Of course that venture, a recruitment company in the energy sector called Spencer Ogden, was successful too.

 

Oh, it had its difficult moments, but Spencer-Percival admitted: "I had this overwhelming confidence I would be successful. I don't do failure."

 

Everyone does failure, sir. Some just don't admit it.

 

While you're bathing in the glorious self-confidence that he exudes, I want to tell you about my very good friend Sol (name changed).

 

A diehard Jets fan (so he understood the tantalizing lure of success), he built a recruitment company too. He sold it. He kept telling me that he'd travel, write, see the world, relax, enjoy his family.

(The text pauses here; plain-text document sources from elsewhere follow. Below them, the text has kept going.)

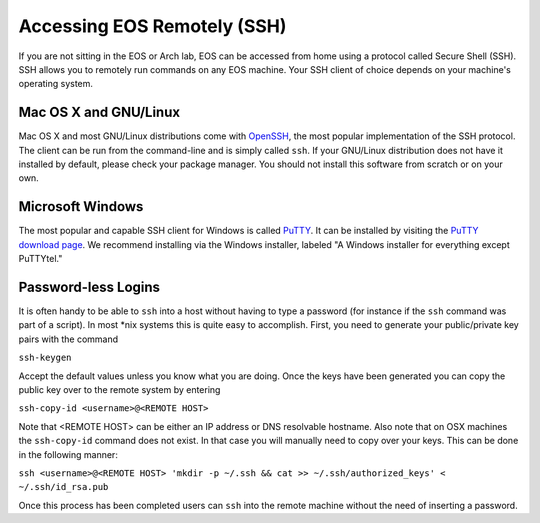 ==============================
 Accessing EOS Remotely (SSH)
==============================

If you are not sitting in the EOS or Arch lab, EOS can be accessed from home using a protocol called Secure Shell (SSH). SSH allows you to remotely run commands on any EOS machine. Your SSH client of choice depends on your machine's operating system.

Mac OS X and GNU/Linux
======================

Mac OS X and most GNU/Linux distributions come with OpenSSH_, the most popular implementation of the SSH protocol. The client can be run from the command-line and is simply called ``ssh``. If your GNU/Linux distribution does not have it installed by default, please check your package manager. You should not install this software from scratch or on your own.

.. _OpenSSH: http://www.openssh.com/

Microsoft Windows
=================

The most popular and capable SSH client for Windows is called PuTTY_. It can be installed by visiting the `PuTTY download page`_. We recommend installing via the Windows installer, labeled "A Windows installer for everything except PuTTYtel."

.. _PuTTY: http://www.chiark.greenend.org.uk/~sgtatham/putty/
.. _PuTTY download page: http://www.chiark.greenend.org.uk/~sgtatham/putty/download.html

Password-less Logins
====================

It is often handy to be able to ``ssh`` into a host without having to type a password (for instance if the ``ssh`` command was part of a script).  In most \*nix systems this is quite easy to accomplish.  First, you need to generate your public/private key pairs with the command

``ssh-keygen``

Accept the default values unless you know what you are doing.  Once the keys have been generated you can copy the public key over to the remote system by entering

``ssh-copy-id <username>@<REMOTE HOST>``

Note that <REMOTE HOST> can be either an IP address or DNS resolvable hostname.  Also note that on OSX machines the ``ssh-copy-id`` command does not exist.  In that case you will manually need to copy over your keys.  This can be done in the following manner:

``ssh <username>@<REMOTE HOST> 'mkdir -p ~/.ssh && cat >> ~/.ssh/authorized_keys' < ~/.ssh/id_rsa.pub``

Once this process has been completed users can ``ssh`` into the remote machine without the need of inserting a password.
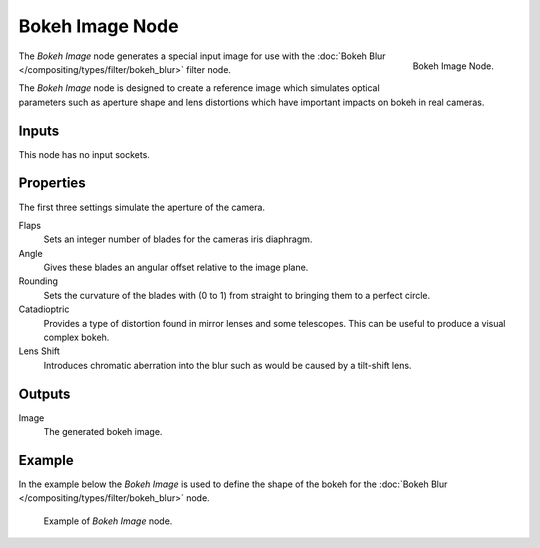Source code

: .. _bpy.types.CompositorNodeBokehImage:

****************
Bokeh Image Node
****************

.. figure:: /images/compositing_node-types_CompositorNodeBokehImage.png
   :align: right

   Bokeh Image Node.

The *Bokeh Image* node generates a special input image for use with
the :doc:`Bokeh Blur </compositing/types/filter/bokeh_blur>` filter node.

The *Bokeh Image* node is designed to create a reference image which simulates optical parameters
such as aperture shape and lens distortions which have important impacts on bokeh in real cameras.


Inputs
======

This node has no input sockets.


Properties
==========

The first three settings simulate the aperture of the camera.

Flaps
   Sets an integer number of blades for the cameras iris diaphragm.
Angle
   Gives these blades an angular offset relative to the image plane.
Rounding
   Sets the curvature of the blades with (0 to 1) from straight to bringing them to a perfect circle.

Catadioptric
   Provides a type of distortion found in mirror lenses and some telescopes.
   This can be useful to produce a visual complex bokeh.
Lens Shift
   Introduces chromatic aberration into the blur such as would be caused by a tilt-shift lens.


Outputs
=======

Image
   The generated bokeh image.


Example
=======

In the example below the *Bokeh Image* is used to define the shape of the bokeh for
the :doc:`Bokeh Blur </compositing/types/filter/bokeh_blur>` node.

.. figure:: /images/compositing_types_filter_bokeh-blur_example-1.png
   :width: 640px

   Example of *Bokeh Image* node.
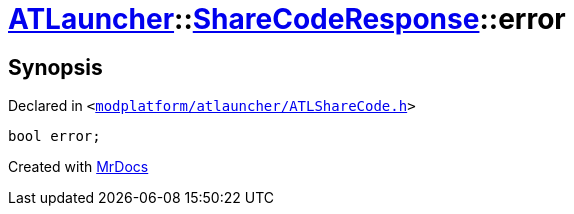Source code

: [#ATLauncher-ShareCodeResponse-error]
= xref:ATLauncher.adoc[ATLauncher]::xref:ATLauncher/ShareCodeResponse.adoc[ShareCodeResponse]::error
:relfileprefix: ../../
:mrdocs:


== Synopsis

Declared in `&lt;https://github.com/PrismLauncher/PrismLauncher/blob/develop/launcher/modplatform/atlauncher/ATLShareCode.h#L39[modplatform&sol;atlauncher&sol;ATLShareCode&period;h]&gt;`

[source,cpp,subs="verbatim,replacements,macros,-callouts"]
----
bool error;
----



[.small]#Created with https://www.mrdocs.com[MrDocs]#
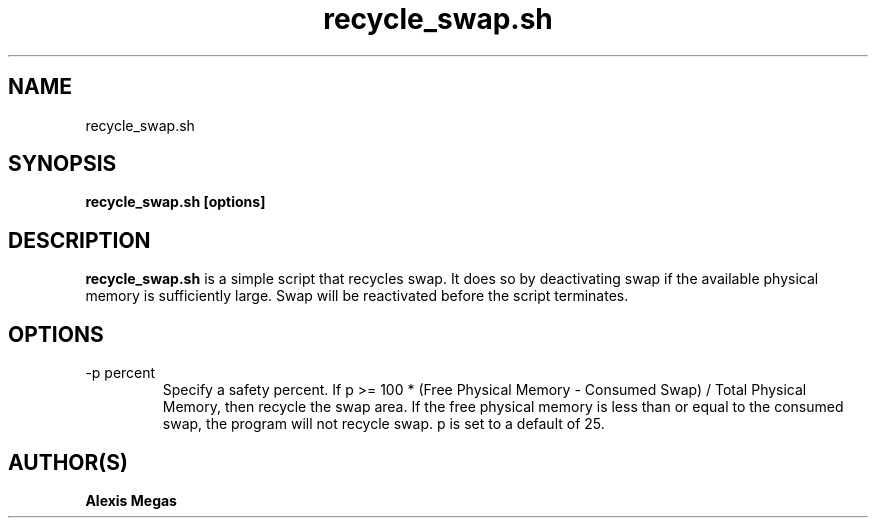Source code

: .TH recycle_swap.sh 1 "January 18, 2015"
.SH NAME
recycle_swap.sh
.SH SYNOPSIS
.B recycle_swap.sh [options]
.SH DESCRIPTION
.B recycle_swap.sh
is a simple script that recycles swap. It does so by deactivating swap if the available physical memory is sufficiently large. Swap will be reactivated before the script terminates.
.SH OPTIONS
.IP "-p percent"
Specify a safety percent. If p >= 100 * (Free Physical Memory - Consumed Swap) / Total Physical Memory, then recycle the swap area. If the free physical memory is less than or equal to the consumed swap, the program will not recycle swap. p is set to a default of 25.
.SH AUTHOR(S)
.B Alexis Megas
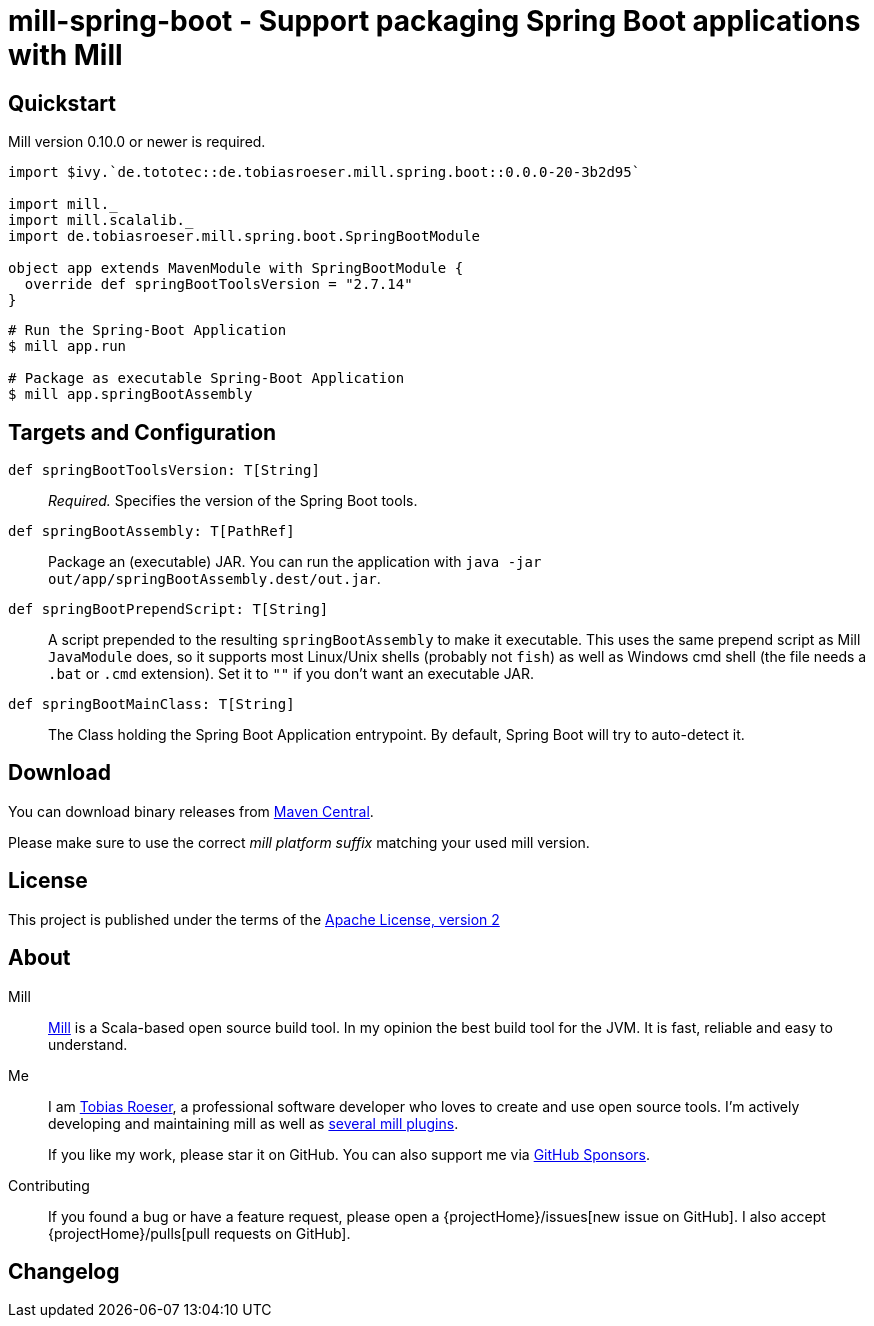 = mill-spring-boot - Support packaging Spring Boot applications with Mill
:version: 0.0.0-20-3b2d95
:mill-platform: 0.11
:artifact-name: de.tobiasroeser.mill.spring.boot
:project-name: mill-spring-boot
:project-home: https://github.com/lefou/{project-name}
:min-mill-version: 0.10.0
:example-spring-boot-version: 2.7.14
:toc:
:toc-placement: preamble

ifdef::env-github[]
image:{project-home}/workflows/.github/workflows/build.yml/badge.svg["Build Status (GitHub Actions)",link="{project-home}/actions"]
image:https://codecov.io/gh/lefou/{project-name}/branch/main/graph/badge.svg[Test Coverage (Codecov.io),link="https://codecov.io/gh/lefou/{project-name}"]
endif::[]


== Quickstart

Mill version {min-mill-version} or newer is required.

[source,scala,subs="attributes,verbatim"]
----
import $ivy.`de.tototec::de.tobiasroeser.mill.spring.boot::{version}`

import mill._
import mill.scalalib._
import de.tobiasroeser.mill.spring.boot.SpringBootModule

object app extends MavenModule with SpringBootModule {
  override def springBootToolsVersion = "{example-spring-boot-version}"
}
----

[source,shell]
----
# Run the Spring-Boot Application
$ mill app.run

# Package as executable Spring-Boot Application
$ mill app.springBootAssembly
----

== Targets and Configuration

`def springBootToolsVersion: T[String]`::
_Required._ Specifies the version of the Spring Boot tools.

`def springBootAssembly: T[PathRef]`::
Package an (executable) JAR.
You can run the application with `java -jar out/app/springBootAssembly.dest/out.jar`.

`def springBootPrependScript: T[String]`::
A script prepended to the resulting `springBootAssembly` to make it executable.
This uses the same prepend script as Mill `JavaModule` does, so it supports most Linux/Unix shells (probably not `fish`) as well as Windows cmd shell (the file needs a `.bat` or `.cmd` extension).
Set it to `""` if you don't want an executable JAR.

`def springBootMainClass: T[String]`::
The Class holding the Spring Boot Application entrypoint.
By default, Spring Boot will try to auto-detect it.

== Download

You can download binary releases from https://search.maven.org/artifact/de.tototec/{artifact-name}_mill{mill-platform}_2.13[Maven Central].

Please make sure to use the correct _mill platform suffix_ matching your used mill version.

== License

This project is published under the terms of the https://www.apache.org/licenses/LICENSE-2.0[Apache License, version 2]

== About

Mill::
https://github.com/lihaoyi/mill[Mill] is a Scala-based open source build tool.
In my opinion the best build tool for the JVM.
It is fast, reliable and easy to understand.

Me::
+
--
I am https://github.com/lefou/[Tobias Roeser], a professional software developer who loves to create and use open source tools.
I'm actively developing and maintaining mill as well as https://github.com/lefou?utf8=%E2%9C%93&tab=repositories&q=topic%3Amill&type=&language=[several mill plugins].

If you like my work, please star it on GitHub.
You can also support me via https://github.com/sponsors/lefou[GitHub Sponsors].
--

Contributing::
If you found a bug or have a feature request, please open a {projectHome}/issues[new issue on GitHub].
I also accept {projectHome}/pulls[pull requests on GitHub].

== Changelog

He could now afford it.

 

Not too long afterward, there was Sol setting up another business. Yes, in recruitment.

 

"Why?" I asked him. I never got a good enough answer. At least not one that made any sense to me. It was as if Sol had decided that this was all he knew. He never convinced me that he loved the recruitment business.

 

A few months later, I got a call from his wife. Sol was dead. He'd suddenly discovered he had such an advanced cancer that he was gone within weeks. He was 44.

 

This story isn't meant to depress you, though it's always made me wonder about the essential, insane randomness of everything.

 

Buying lots of stuff may be a natural reaction for most of those who make significant money. That stuff may, for at least some, provide only temporary joy. So they have to do something work-related again.

 

But sometimes, however much you say you don't do failure, life does it for you.

 

That's why it's often better to do the bonkers thing -- and even many bonkers things -- while you can, as long as everyone you love is in it for the ride.

 

Carousels have an annoying habit of stopping.